====== Data records ======

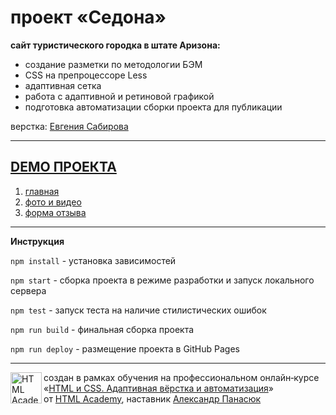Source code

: # проект «Седона» 


**сайт туристического городка в штате Аризона:**

   * создание разметки по методологии БЭМ
   * CSS на препроцессоре Less
   * адаптивная сетка
   * работа с адаптивной и ретиновой графикой
   * подготовка автоматизации сборки проекта для публикации



верстка: [Евгения Сабирова](https://github.com/jjjenya)


---


## [DEMO ПРОЕКТА](https://jjjenya.github.io/project-sedona/) 

   1.  [главная](https://jjjenya.github.io/project-sedona/index.html) 
   2.  [фото и видео](https://jjjenya.github.io/project-sedona/catalog.html) 
   3.  [форма отзыва](https://jjjenya.github.io/project-sedona/form.html) 



---



**Инструкция**


`npm install` - установка зависимостей

`npm start` - сборка проекта в режиме разработки и запуск локального сервера

`npm test` - запуск теста на наличие стилистических ошибок

`npm run build` - финальная сборка проекта

`npm run deploy` - размещение проекта в GitHub Pages



---



<a href="https://htmlacademy.ru/intensive/adaptive"><img align="left" width="50" height="50" alt="HTML Academy" src="https://up.htmlacademy.ru/static/img/intensive/adaptive/logo-for-github-2.png"></a>

создан в рамках обучения
на профессиональном онлайн‑курсе «[HTML и CSS. Адаптивная вёрстка и автоматизация](https://htmlacademy.ru/intensive/adaptive)»
от [HTML Academy](https://htmlacademy.ru),
наставник [Александр Панасюк](https://htmlacademy.ru/profile/sasha_oldsport)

======

- **Task item**: Count the lines in the items above that contain the string "сборка". Reply with the number only.

- **Final answer**: 2